__ARBEITSAUFTRAG__: Entnimm dem Sitzungsprotokoll unten wortgetreu den Abschnitt von „Protokoll der Sitzung“ bis „dümmlich, meine Damen und Herren.“.

__LESETEXT__:
· · ·

Protokoll der Sitzung vom 27.06.2001

Deshalb erlauben Sie mir schon, zu sagen: Die Kritik der SPD, die sich ja selbst nicht etwa mehr, sondern weniger zugemutet hatte, halte ich schon, mit Verlaub, nicht nur für nicht berechtigt, sondern ein Stück weit auch für dümmlich, meine Damen und Herren.

(Beifall bei der FDP/DVP – Abg. Fischer SPD: Wie bitte? – Abg. Drexler SPD: Wir wollen jetzt einstellen! Stellen Sie doch jetzt ein, dann können Sie den Schulen helfen!)

Aber natürlich hat Bildungspolitik immer auch eine inhaltliche Dimension. Und hier heißt unser Credo: Wir wollen den fächerübergreifenden Unterricht ausbauen, wegkommen vom 45-Minuten-Takt in den Schulen. Wir wollen verstärkt wirtschaftliche, gesellschaftliche, naturwissenschaftliche Zusammenhänge vermitteln. Wir wollen keinen Wettlauf um immer neue Inhalte und immer neue Fächer, sondern wir wollen die Konzentration auf unverzichtbares Grundlagen- und Orientierungswissen als gesichertes Fundament lebenslangen Lernens. Und ganz besonders wollen wir einen Unterricht, der mehr neugierig macht, meine Damen und Herren.

(Beifall bei der FDP/DVP)

Wir wollen mehr Eigenständigkeit für die einzelne Schule – pädagogisch, organisatorisch und finanziell. Wir werden die Gestaltungsspielräume der einzelnen Schulen erweitern, zum Beispiel bei der Lehrerauswahl, aber auch bei der eigenständigen Profilierung der Schulen. Wir brauchen dazu eine stärkere Mitwirkung aller am Schulleben Beteiligten.

· · ·

__EINGABEDATEN__:
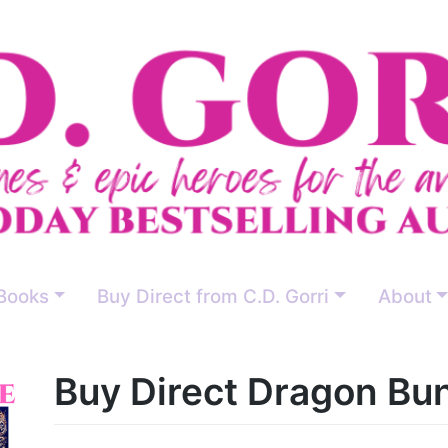
Books
Buy Direct from C.D. Gorri
About
Buy Direct Dragon Bu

· · ·

__DIE ANTWORT__:
Protokoll der Sitzung vom 27.06.2001

Deshalb erlauben Sie mir schon, zu sagen: Die Kritik der SPD, die sich ja selbst nicht etwa mehr, sondern weniger zugemutet hatte, halte ich schon, mit Verlaub, nicht nur für nicht berechtigt, sondern ein Stück weit auch für dümmlich, meine Damen und Herren.